Between these two points is the large gray area where the start of an independent genetic life is demonstrable. This point is when the genes of both parents control the development of the embryo at gastrulation. Before gastrulation twinning occurs and the embryo is properly described as a part of its mother's body, its development controlled solely by her genetic code. At gastrulation the father's genes begin to actively influence development. If an unnatural product is created, either by flawed genetic code or cross species fertilization, the embryo dies. After gastrulation the organism is genetically independent, which demonstrates the presence of a soul that will remain with the body until death. Because of that genetic independence it has a right to life in its own body.
Many in the pro-life camp object to birth control as much as to abortion. Such objections may be appropriate for the teaching of personal morality, but have no place in public policy. As a Roman Catholic I am expected to follow the teachings of the Church, not blindly but using a well-formed conscience. In this case, my conscience is guided by what I know of science. Because the genes of my father were not operative in my development until after gastrulation, I do not accept that I existed, other than in the mind of God, before that point. As a citizen in a republic I must act in the best interests of the body politic as a whole. The position of the church is to teach and to offer example, not to coerce policy or personal choice. For the Church to coerce moral behavior removes the volition from it - debasing the individual and the church itself. The era where all Catholics (especially Catholics in government) do what the Church says for the sake of obedience alone is over. The Church's proper place is to be a light of truth and faith, not an inquisitor of loyalty.

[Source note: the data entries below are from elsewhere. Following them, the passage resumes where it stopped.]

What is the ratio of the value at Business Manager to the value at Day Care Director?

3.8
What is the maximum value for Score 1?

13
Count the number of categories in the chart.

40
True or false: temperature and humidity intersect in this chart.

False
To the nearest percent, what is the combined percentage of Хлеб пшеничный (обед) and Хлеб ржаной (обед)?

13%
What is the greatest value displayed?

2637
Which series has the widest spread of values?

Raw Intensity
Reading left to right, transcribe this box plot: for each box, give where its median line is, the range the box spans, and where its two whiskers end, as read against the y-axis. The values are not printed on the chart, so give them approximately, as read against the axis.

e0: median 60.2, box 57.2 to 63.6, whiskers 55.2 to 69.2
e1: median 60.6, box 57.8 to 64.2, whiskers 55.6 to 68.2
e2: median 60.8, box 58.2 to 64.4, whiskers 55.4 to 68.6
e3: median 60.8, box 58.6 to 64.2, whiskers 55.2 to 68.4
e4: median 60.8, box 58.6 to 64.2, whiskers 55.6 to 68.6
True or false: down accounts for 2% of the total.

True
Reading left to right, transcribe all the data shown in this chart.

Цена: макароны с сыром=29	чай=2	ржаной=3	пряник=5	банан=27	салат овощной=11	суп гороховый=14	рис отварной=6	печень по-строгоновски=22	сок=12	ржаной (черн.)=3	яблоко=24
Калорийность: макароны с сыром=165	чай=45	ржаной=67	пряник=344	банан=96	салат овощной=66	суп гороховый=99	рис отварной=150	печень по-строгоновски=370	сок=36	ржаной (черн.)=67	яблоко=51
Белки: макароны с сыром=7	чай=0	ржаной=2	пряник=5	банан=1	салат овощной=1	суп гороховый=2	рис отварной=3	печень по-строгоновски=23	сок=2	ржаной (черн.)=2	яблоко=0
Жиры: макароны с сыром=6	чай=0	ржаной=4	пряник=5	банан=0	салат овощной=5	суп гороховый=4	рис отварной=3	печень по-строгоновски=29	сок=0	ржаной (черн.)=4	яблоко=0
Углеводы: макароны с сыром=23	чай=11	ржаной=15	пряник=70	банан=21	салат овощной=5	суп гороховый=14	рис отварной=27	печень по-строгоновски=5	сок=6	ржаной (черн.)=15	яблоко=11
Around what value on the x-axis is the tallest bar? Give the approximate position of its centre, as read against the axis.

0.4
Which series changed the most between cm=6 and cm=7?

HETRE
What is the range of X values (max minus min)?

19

The desire of the institutional church to appear morally consistent has produced teachings that are not easily defended in the realm of sexuality, especially with regard to the use of birth control by those who are promiscuous. Promiscuity itself is disordered precisely because it alienates an individual from the impulse to fidelity that is inherent in the sexual act. Promiscuity creates misery in the individual, even without physical consequences. Does it not compound the sin of promiscuity, however, to also put another individual and ones self at risk of sexually transmitted disease, or to put a woman at the moral risk of an unplanned pregnancy where the temptation to abortion is very real? It simply does not make moral sense to preach against birth control in this situation, precisely because it encourages bad outcomes to promulgate this teaching.
The subject of stem cell research follows from these conclusions on birth control. Stem cells are harvested before gastrulation occurs. Indeed, stem cells are separated into groups and implanted into separate embryos to produce identical twins or triplets. They are only potential human life, so experimentation on them is morally no different than experimentation on any other type of human cell. Their state outside the mother offers them no more protection then when inside. Inside the mother, stem cells existing in their natural form in an embryo die more often than not. Society has no more obligation to protect cells outside the mother as it does to make sure that every embryo conceived survives. Any moral or religious teaching that ignores this obvious fact is, by nature, in error. The most that can be argued from a religious perspective is that birth control and stem cell research are not aesthetically pleasing, morally ideal, or virtuous; hardly a basis for public policy.
It is only after gastrulation when these cells are demonstrated to have a soul. Of course, possession of a soul and citizen in the United States and the legal protection thereof are two very different things, as is discussed in the next essay.